WISDOM FROM OSWALD CHAMBERS

To those who have had no agony Jesus says, “I have nothing for you; stand on your own feet, square your own shoulders. I have come for the man who knows he has a bigger handful than he can cope with, who knows there are forces he cannot touch; I will do everything for him if he will let Me. Only let a man grant he needs it, and I will do it for him.” The Shadow of an Agony, 1166 R

Bible in a Year: Ezekiel 1-2; Hebrews 11:1-19

A Word with You, by Ron Hutchcraft
Tuesday, November 15, 2022

THE REAL YOU LIVES AT HOME - #9352

It was the day of our class elections, and I had hoped to be elected class president that day. I lost by two votes. Later, I found out that my girlfriend and my best friend had somehow gotten so busy that day, yeah, they hadn't gotten around to voting. While subsequent events actually showed what better plans God had for that year, I wasn't too happy on that election day. No, especially with two people who were pretty close to me.

I'm Ron Hutchcraft and I want to have A Word With You today about "The Real You Lives At Home."

You know, it hurts when the people closest to you don't vote for you...especially if it's your family. Something's wrong if the people who know you best aren't on the list of people who admire you, respect you, trust you.

God seems to think it's pretty important to have your family in your corner. He makes that priority clear even when He's spelling out the job qualifications for those aspiring to spiritual leadership. In 1 Timothy 3:4-5, our word for today from the Word of God, here's what He says about spiritual leaders, "He must manage his own family well and see that his children obey him with proper respect. If anyone does not know how to manage his own family, how can he take care of God's church?" In other words, if a person is having problems in his relationships at home, don't spread that infection to the church.

Now, the issue here is really larger than just church leaders. It says clearly that God places a high priority on how each of us is doing with our wife, our husband, our children, our parents. In Proverbs 14:1, God describes the difference between a wise and a foolish woman, "The wise woman builds her house, but with her own hands the foolish one tears hers down." A woman has incredible power to either build her family up or tear them down. Later in that same chapter, God tells us that, "He who fears the Lord has a secure fortress, and for his children it will be a refuge." So, a man is either giving his loved ones a place where they feel safe - or it's another battlefield.

It may be that you have the vote of folks at work. They think you're great. Maybe you have the votes of the people who know the public you; you're charming, giving. And the folks at church may hold you in high regard, too. But none of that's what matters most. What matters is what your husband or wife thinks of you, your children, your parents. They see the real you. None of the fancy speeches or public acclaim or public image you have matters to them. They care if you are someone who puts others first or yourself first, if your actions at home measure up to your words outside the home, if you keep your promises or you break them. Your family cares if you lie or tell the truth, if you put them first or if they only get your leftovers, if they feel safe in your love ... if you build them up or you tear them down.

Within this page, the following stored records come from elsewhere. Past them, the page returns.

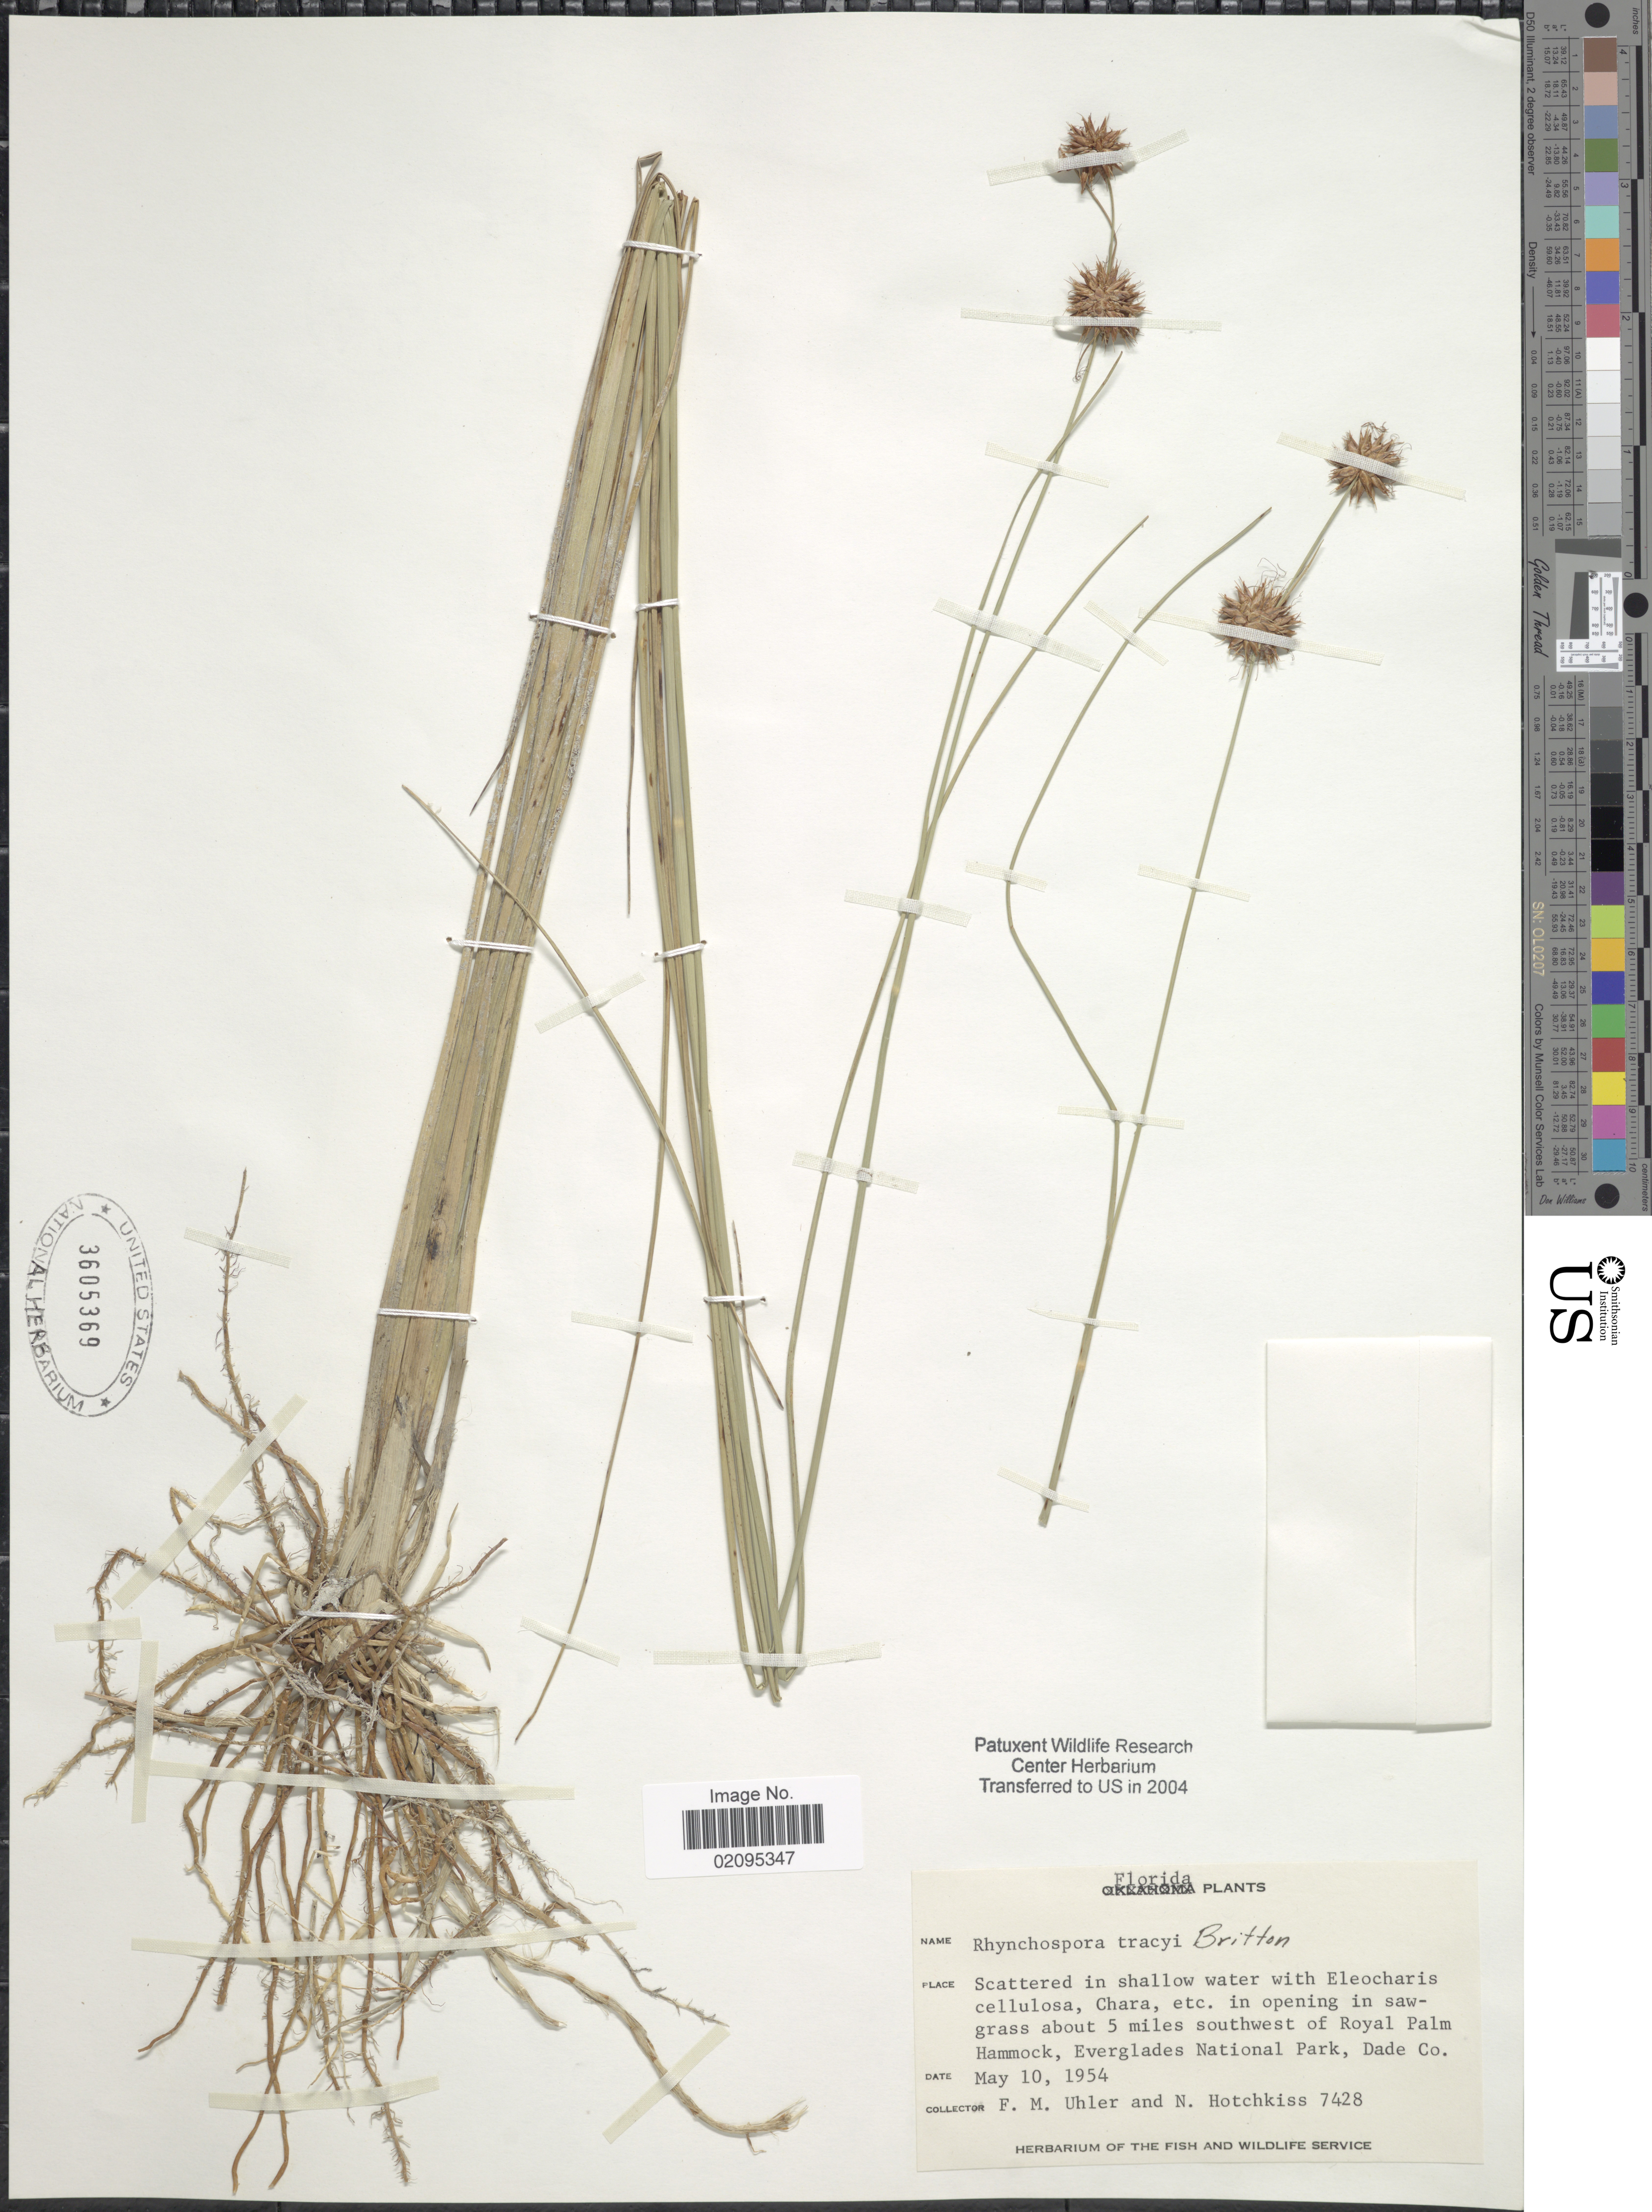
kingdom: Plantae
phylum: Tracheophyta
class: Liliopsida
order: Poales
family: Cyperaceae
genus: Rhynchospora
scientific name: Rhynchospora tracyi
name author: Britton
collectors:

And those are things that really matter to God, too. If you want to see what a person is really like, see what their family thinks of them. They know you without the image, without the mask, without the nice speeches. There is no greater honor than to have your family consider you a hero. There is no greater disgrace than to have your family not believe in you. If you don't carry your home precinct, you lose. You have nothing more important to do than to be what they need you to be.